You know what I like about this Skyfall poster? It juxtaposes the classic image of the camera lens/gun barrel of Bond’s films with the stoic, no-nonsense stride of Daniel Craig. It indicates to me that the filmmakers are taking extra steps to connect this 21st-century iteration of the British superspy with his roots. Since my favorite Bond is still Sean Connery, followed closely by Craig, I’m a big fan of the very notion. Between the two of them, they’re the closest the films have been to Ian Fleming’s original vision of James Bond.
Fleming’s Bond was, in the broad strokes, a very British version of the pulp hard-boiled detective popular in the 50s and 60s. Fueled by cigarettes and martinis, Bond was a professional assassin wrapped in a fine suit, maintaining his cover through flippant remarks and dalliances with women. Securely rooted in Fleming’s own real-world experiences with British intelligence and military operations, it had a sense of realism to it that underscored the action and raised the tension.
Sean Connery did a fantastic job balancing the stoic, professional interior and suave exterior required for Bond. Following Fleming’s death, however, the films began to change. With Roger Moore replacing Connery and the society of the time being all about glitz, glamour, and swinging, James Bond became all about the image, with cool gadgets and a parade of disposable women becoming his weapons against a rather colorful if somewhat shallow rogue’s gallery of cartoonish villains. While I’m never one to disparage camp, and think Moore’s Bond films are fine, it’s clear that they’re a departure from Fleming’s original intent for the character.
While Timothy Dalton and Pierce Brosnan both made attempts to make the character a bit more grounded, elements of Moore’s years lingered. It wasn’t until Casino Royale in 2006 that James Bond returned to his basics, and in fact the very beginning. The film stayed very close to the thread of the novel, and Daniel Craig showed Bond as somewhat inexperienced, a little raw and unrefined; he isn’t wearing the suit until Vesper puts him in it, and even then he’s not comfortable with it at first. Even Roger Moore himself praised the new Bond. After re-establishing himself, though, Bond struggled to find his identity in the day and age of Jason Bourne, with this film and Quantum of Solace only standing out because of Craig and his character’s relationship with Dame Judi Dench as M.

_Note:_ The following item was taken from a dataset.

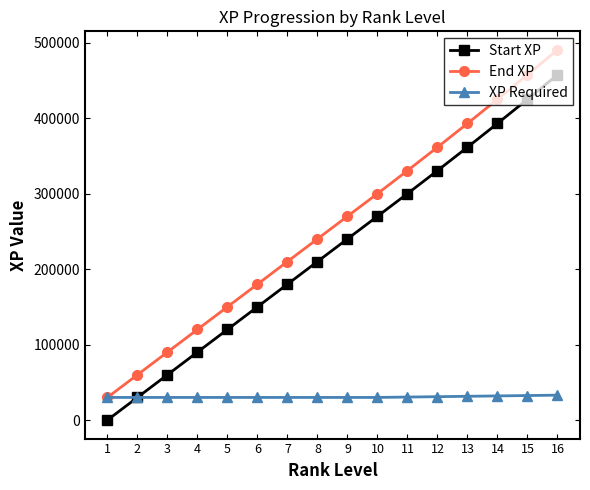

Which category has the lowest value across all series?

1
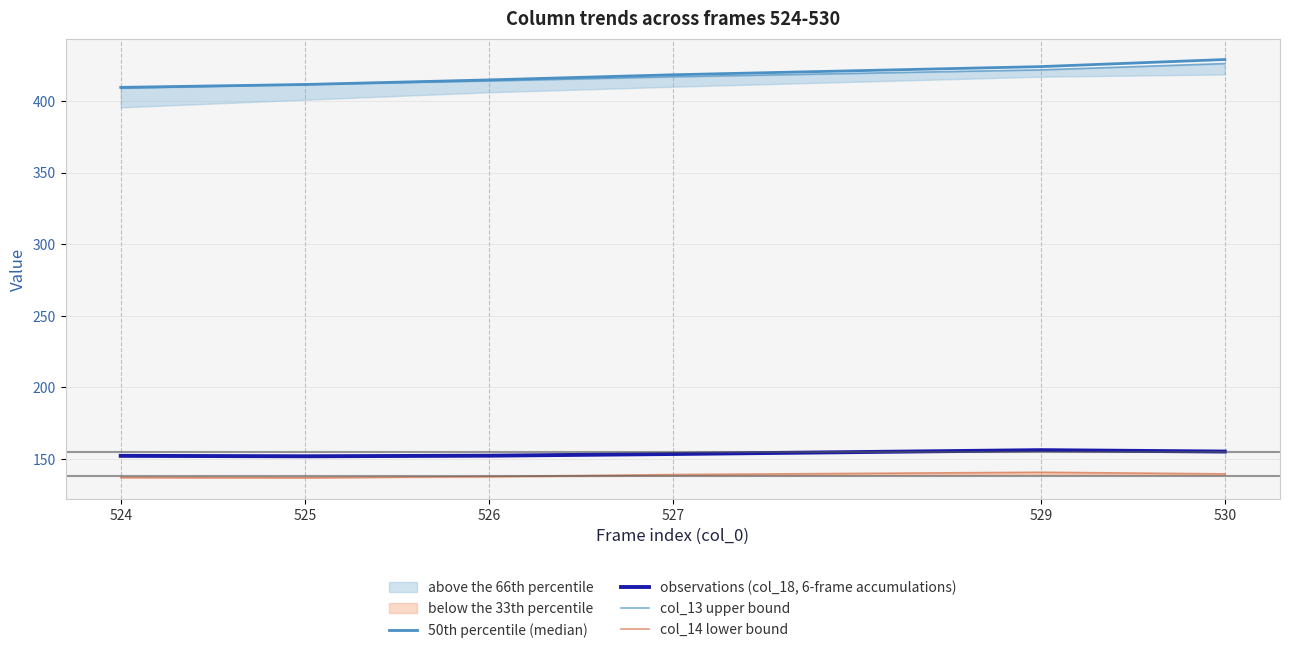

How many lines are shown in the chart?

4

While the last two films seemed to focus mostly on Bond being an international force for good, even if he is somewhat brutish in his ultimate methods, Skyfall looks to be bringing things home. Even the brief glimpse of the teaser released this week shows a Bond we may not have seen in years, if we’ve seen him before at all:
Other than the plethora of very British images, the fantastic word association bit lets us just a bit into Bond’s mind. When confronted with the word ‘Skyfall’, Bond does not betray emotion or flip the table; he simply, politely, and firmly ends the session and walks away. We see international locals with a very definite sense of identity (something Quantum of Solace was lacking) and Bond appears to be very calmly and confidently going about his business. I know it’s just a teaser, and it never does to get one’s hopes up, it seems clear to me that director Sam Mendes (American Beauty, Road to Perdition, Jarhead) and cinematographer Roger Deakins (The Shawshank Redemption, Fargo, Jarhead, True Grit) are on to something.

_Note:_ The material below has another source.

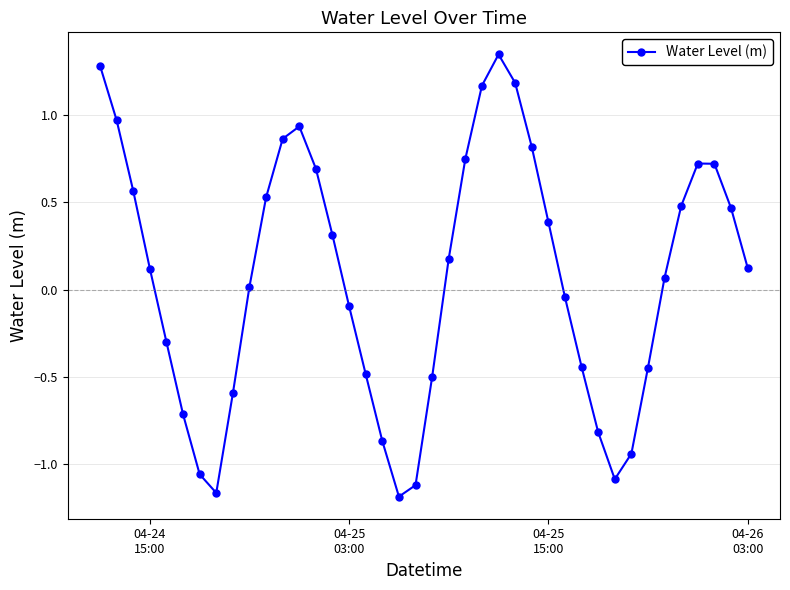

What is the value of the 21st point from the left?

-0.5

This is the most excited I’ve been for a Bond film in quite some time. I look forward to seeing it in October.
May 24, 2012 at 1:48 pm
It often surprises people how much a prick Bond comes across as in the books. It took Fleming a long time to defrost the guy, and it isn’t until Goldfinger that he finally started letting the guy soften up enough to crack jokes. Goldfinger is probably the most familiar iteration of Bond to the movie goers.
Saying that, Goldfinger (the film) is an astonishing cultural artefact. It depicts the an idealised man from 40 years ago – one who smokes none stop, sexually harasses women without trouble, and rapes a lesbian in what is clearly meant to be a quirky, funny scene. There is so much moral dissonance, I am surprised tvs still show it. I rate it along with Birth of a Nation or Songs of the South in terms of how it has aged, and how un-PC it has become.